- WHAT YOU SHOULD DO
Write out the part of the Kylin commit notice below that starts at the words "Branch: refs/heads/1.x-staging" and ends after "insertions(+), 8 deletions(-)".

- STUDY TEXT
You are viewing a plain text version of this content. The canonical link for it is here.
Posted to commits@kylin.apache.org by sh...@apache.org on 2015/11/25 07:40:20 UTC

[1/3] incubator-kylin git commit: KYLIN-1166 CubeMigrationCLI should disable and purge the cube

Repository: incubator-kylin
Updated Branches:
  refs/heads/1.x-staging 4c4408064 -> 2b0c3a503


KYLIN-1166 CubeMigrationCLI should disable and purge the cube


Project: http://git-wip-us.apache.org/repos/asf/incubator-kylin/repo
Commit: http://git-wip-us.apache.org/repos/asf/incubator-kylin/commit/2b0c3a50
Tree: http://git-wip-us.apache.org/repos/asf/incubator-kylin/tree/2b0c3a50
Diff: http://git-wip-us.apache.org/repos/asf/incubator-kylin/diff/2b0c3a50

Branch: refs/heads/1.x-staging
Commit: 2b0c3a5038128bf0e80746e312cb2387e66c1f5b
Parents: 1cd1896
Author: shaofengshi <sh...@apache.org>
Authored: Wed Nov 25 14:39:35 2015 +0800
Committer: shaofengshi <sh...@apache.org>
Committed: Wed Nov 25 14:40:07 2015 +0800

----------------------------------------------------------------------
 .../kylin/job/tools/CubeMigrationCLI.java       | 47 ++++++++++++++++----
 1 file changed, 39 insertions(+), 8 deletions(-)

- SOURCE INFORMATION
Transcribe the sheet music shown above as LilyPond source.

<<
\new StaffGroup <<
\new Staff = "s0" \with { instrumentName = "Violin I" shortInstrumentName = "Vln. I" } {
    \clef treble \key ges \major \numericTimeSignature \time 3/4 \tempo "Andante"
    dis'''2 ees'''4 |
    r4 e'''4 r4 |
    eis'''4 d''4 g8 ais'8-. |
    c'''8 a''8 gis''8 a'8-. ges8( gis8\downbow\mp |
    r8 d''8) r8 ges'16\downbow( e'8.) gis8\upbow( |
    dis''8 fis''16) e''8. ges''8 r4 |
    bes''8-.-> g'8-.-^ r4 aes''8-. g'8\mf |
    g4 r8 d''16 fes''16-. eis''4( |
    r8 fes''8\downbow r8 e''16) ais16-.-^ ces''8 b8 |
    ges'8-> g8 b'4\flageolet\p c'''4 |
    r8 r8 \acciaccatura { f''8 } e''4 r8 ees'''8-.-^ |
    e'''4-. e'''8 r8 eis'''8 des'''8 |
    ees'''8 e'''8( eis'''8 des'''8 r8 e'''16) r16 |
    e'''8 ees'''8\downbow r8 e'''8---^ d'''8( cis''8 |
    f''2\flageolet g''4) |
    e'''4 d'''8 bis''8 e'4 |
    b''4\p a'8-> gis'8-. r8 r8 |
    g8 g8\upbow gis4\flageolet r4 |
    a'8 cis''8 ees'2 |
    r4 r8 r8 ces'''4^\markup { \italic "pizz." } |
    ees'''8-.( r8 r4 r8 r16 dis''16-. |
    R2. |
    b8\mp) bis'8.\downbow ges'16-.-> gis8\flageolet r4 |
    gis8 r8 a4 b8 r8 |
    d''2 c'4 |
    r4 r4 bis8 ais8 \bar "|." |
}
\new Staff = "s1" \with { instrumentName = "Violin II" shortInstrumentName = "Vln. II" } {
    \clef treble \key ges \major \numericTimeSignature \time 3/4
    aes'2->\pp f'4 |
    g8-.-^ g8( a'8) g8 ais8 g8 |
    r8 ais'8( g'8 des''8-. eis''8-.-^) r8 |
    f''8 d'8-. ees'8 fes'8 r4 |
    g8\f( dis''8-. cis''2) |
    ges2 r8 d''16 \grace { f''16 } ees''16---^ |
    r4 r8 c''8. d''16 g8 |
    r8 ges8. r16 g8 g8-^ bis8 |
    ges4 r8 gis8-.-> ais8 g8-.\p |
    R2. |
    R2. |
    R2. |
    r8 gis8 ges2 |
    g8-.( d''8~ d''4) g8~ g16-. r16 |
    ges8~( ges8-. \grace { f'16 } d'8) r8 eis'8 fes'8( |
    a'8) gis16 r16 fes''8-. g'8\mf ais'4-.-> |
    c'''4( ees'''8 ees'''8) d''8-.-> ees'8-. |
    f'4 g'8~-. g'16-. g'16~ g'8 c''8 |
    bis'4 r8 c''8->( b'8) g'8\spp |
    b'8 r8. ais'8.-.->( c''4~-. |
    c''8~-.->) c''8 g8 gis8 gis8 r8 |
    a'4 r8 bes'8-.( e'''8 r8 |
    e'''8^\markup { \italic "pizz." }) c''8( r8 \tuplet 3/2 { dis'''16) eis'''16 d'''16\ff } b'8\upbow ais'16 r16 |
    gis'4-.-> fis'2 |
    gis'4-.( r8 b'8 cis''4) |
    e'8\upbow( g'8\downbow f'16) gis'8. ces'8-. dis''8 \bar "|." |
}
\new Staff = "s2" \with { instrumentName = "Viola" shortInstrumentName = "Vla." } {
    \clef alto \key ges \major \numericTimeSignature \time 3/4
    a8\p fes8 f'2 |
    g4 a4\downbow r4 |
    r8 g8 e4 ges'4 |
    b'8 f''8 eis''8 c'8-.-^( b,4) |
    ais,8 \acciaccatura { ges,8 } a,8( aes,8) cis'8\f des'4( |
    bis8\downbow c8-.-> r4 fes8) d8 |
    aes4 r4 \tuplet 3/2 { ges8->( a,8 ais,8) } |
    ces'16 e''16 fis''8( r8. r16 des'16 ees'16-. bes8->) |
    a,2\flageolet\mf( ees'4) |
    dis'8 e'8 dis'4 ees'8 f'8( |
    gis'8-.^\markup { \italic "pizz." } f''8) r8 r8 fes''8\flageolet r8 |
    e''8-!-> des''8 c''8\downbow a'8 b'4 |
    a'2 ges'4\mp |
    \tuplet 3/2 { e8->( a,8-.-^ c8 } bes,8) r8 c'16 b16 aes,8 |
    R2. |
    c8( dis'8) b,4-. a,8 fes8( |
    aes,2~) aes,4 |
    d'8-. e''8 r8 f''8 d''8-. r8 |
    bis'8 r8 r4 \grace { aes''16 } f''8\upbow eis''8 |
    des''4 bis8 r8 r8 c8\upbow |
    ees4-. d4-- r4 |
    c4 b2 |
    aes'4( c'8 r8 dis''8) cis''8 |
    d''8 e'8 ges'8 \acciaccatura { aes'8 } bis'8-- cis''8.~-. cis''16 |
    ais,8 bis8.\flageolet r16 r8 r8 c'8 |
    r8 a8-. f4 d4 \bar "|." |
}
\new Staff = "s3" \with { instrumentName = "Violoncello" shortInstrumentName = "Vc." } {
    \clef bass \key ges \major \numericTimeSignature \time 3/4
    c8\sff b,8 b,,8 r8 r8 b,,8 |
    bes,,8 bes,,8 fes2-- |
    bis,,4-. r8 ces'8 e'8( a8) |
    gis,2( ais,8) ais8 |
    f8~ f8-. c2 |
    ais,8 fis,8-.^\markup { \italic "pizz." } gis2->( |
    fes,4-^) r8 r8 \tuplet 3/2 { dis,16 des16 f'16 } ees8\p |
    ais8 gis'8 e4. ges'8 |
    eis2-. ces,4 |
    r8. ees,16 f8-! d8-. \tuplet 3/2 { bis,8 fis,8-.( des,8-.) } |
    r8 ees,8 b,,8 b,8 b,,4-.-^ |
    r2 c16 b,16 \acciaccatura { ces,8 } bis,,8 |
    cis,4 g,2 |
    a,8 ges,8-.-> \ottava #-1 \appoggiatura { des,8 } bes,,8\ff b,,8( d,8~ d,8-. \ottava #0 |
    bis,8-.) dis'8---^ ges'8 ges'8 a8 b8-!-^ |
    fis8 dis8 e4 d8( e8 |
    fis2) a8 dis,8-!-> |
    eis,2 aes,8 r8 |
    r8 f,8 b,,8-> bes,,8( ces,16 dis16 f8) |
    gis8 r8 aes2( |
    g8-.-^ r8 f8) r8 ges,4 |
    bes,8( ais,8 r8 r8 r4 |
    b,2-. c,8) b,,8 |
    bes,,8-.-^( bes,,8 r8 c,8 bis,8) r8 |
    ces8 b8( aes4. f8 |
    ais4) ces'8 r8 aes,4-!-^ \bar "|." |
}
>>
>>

- RESPONSE
Branch: refs/heads/1.x-staging
Commit: 2b0c3a5038128bf0e80746e312cb2387e66c1f5b
Parents: 1cd1896
Author: shaofengshi <sh...@apache.org>
Authored: Wed Nov 25 14:39:35 2015 +0800
Committer: shaofengshi <sh...@apache.org>
Committed: Wed Nov 25 14:40:07 2015 +0800

----------------------------------------------------------------------
 .../kylin/job/tools/CubeMigrationCLI.java       | 47 ++++++++++++++++----
 1 file changed, 39 insertions(+), 8 deletions(-)